Search the data for the string "TRUE", and report each line where it is found.

### Records for the exercise

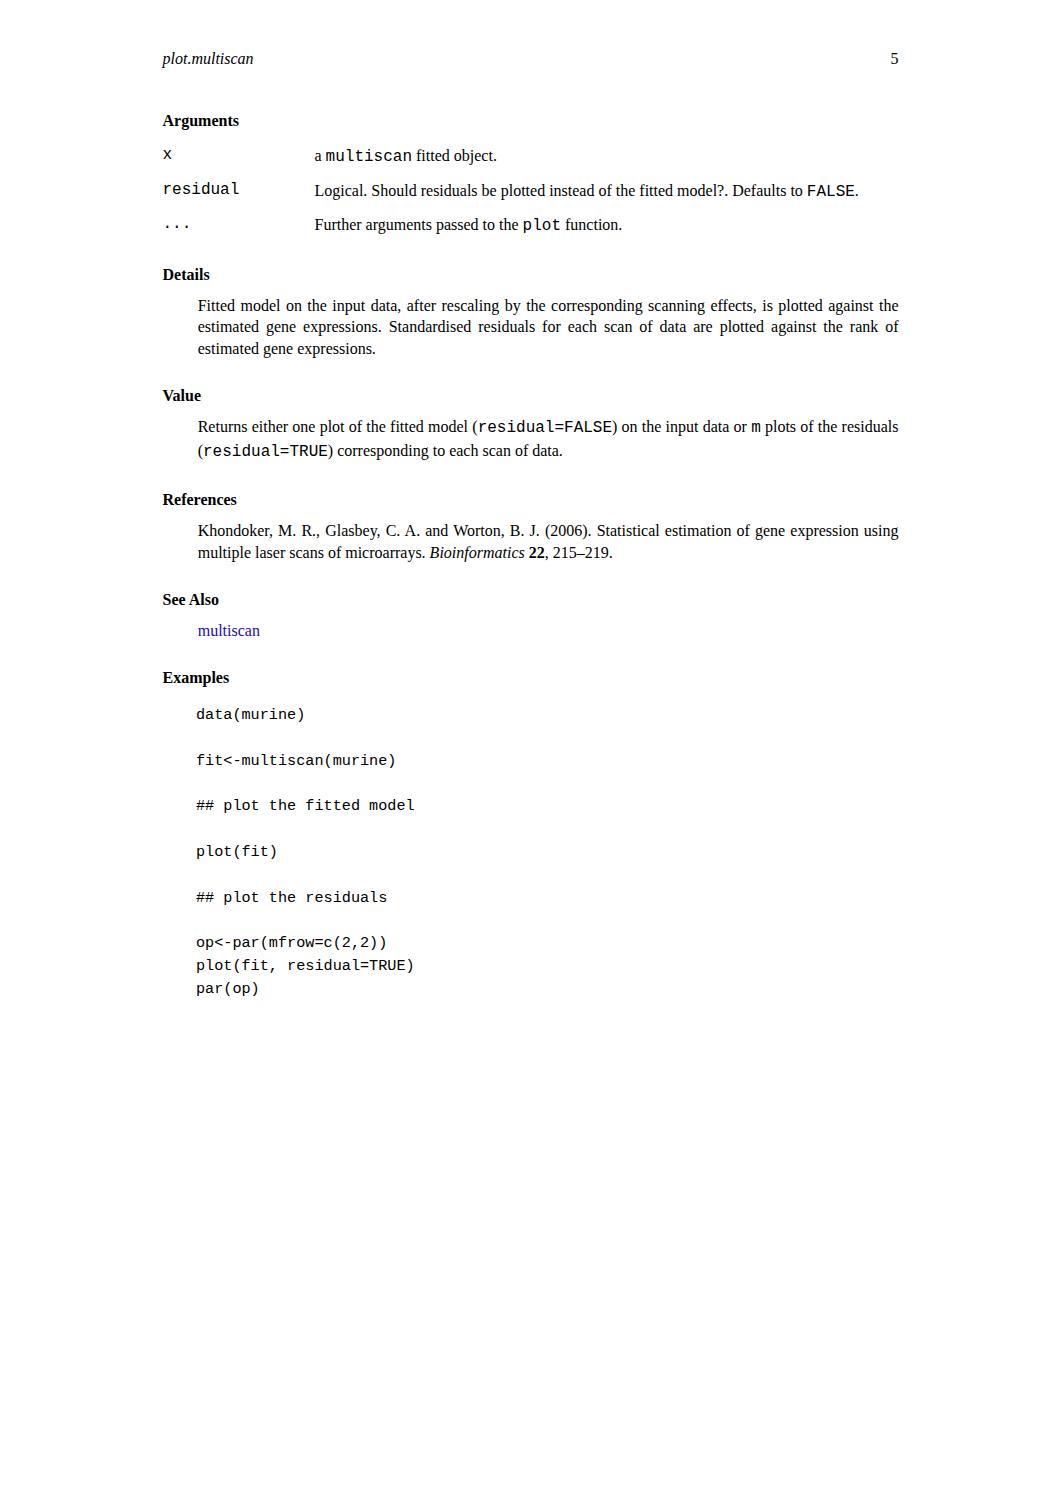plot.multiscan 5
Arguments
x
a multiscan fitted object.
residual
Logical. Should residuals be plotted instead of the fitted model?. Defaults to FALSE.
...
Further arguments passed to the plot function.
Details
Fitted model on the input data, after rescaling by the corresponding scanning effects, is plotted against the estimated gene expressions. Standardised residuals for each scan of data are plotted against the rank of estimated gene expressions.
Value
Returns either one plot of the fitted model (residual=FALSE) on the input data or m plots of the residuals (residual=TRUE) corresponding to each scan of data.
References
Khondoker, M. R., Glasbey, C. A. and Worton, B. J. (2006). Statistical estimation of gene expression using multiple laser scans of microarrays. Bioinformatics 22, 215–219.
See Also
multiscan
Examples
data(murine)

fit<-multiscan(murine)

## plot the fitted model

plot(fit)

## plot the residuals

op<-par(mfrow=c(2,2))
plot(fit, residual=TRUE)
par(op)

######
### Records for the exercise

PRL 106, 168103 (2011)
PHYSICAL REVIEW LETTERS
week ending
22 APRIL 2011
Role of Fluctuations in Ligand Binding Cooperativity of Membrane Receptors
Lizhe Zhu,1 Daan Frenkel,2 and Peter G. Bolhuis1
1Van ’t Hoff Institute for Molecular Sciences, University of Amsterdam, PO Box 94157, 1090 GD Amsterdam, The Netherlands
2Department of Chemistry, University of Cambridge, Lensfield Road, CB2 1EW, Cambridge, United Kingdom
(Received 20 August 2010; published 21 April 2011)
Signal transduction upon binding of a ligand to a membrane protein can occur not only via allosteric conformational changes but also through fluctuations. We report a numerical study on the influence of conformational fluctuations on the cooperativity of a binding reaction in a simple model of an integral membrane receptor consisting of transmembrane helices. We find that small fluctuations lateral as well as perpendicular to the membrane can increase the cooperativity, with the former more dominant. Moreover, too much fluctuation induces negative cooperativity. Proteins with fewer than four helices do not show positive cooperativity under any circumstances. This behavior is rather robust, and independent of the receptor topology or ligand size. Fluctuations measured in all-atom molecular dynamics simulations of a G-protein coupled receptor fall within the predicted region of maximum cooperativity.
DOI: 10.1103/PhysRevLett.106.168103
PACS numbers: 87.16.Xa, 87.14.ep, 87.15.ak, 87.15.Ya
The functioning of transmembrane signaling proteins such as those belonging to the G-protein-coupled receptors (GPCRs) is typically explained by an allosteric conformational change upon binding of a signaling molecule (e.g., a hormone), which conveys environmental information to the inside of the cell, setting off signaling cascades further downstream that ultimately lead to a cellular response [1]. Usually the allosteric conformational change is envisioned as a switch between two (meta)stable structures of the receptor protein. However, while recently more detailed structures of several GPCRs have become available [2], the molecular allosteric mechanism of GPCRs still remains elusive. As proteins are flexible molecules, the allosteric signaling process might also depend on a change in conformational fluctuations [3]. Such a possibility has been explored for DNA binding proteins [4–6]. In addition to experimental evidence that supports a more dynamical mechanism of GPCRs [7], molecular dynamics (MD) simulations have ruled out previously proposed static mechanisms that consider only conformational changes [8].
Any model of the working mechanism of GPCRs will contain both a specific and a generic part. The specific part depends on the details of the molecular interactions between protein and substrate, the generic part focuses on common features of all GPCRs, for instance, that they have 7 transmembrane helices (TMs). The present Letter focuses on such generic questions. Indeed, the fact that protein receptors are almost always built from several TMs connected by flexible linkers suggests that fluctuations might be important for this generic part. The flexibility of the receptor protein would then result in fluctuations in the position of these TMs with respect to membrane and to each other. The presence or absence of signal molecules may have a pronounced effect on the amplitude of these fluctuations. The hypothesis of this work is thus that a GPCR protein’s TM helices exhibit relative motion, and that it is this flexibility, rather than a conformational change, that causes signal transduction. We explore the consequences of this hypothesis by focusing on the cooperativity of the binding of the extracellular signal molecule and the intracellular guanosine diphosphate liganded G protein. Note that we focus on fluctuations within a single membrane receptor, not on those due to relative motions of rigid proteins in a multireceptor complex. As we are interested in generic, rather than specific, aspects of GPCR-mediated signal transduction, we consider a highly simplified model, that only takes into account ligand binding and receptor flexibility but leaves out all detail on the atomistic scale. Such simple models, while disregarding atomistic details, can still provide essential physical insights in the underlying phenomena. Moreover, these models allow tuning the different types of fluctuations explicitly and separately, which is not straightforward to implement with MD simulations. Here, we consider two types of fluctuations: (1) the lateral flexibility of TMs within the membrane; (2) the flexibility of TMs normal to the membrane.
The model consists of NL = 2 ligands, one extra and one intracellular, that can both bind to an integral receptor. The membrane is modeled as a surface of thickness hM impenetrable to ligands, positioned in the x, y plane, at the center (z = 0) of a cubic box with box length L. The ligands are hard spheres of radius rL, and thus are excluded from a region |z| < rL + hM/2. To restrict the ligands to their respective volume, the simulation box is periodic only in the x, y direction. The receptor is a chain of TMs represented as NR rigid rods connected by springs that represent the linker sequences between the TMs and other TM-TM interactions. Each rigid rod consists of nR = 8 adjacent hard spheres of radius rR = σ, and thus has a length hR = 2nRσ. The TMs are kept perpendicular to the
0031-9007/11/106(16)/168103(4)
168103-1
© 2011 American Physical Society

######

= Solution to this exercise =
Returns either one plot of the fitted model (residual=FALSE) on the input data or m plots of the residuals (residual=TRUE) corresponding to each scan of data.
plot(fit, residual=TRUE)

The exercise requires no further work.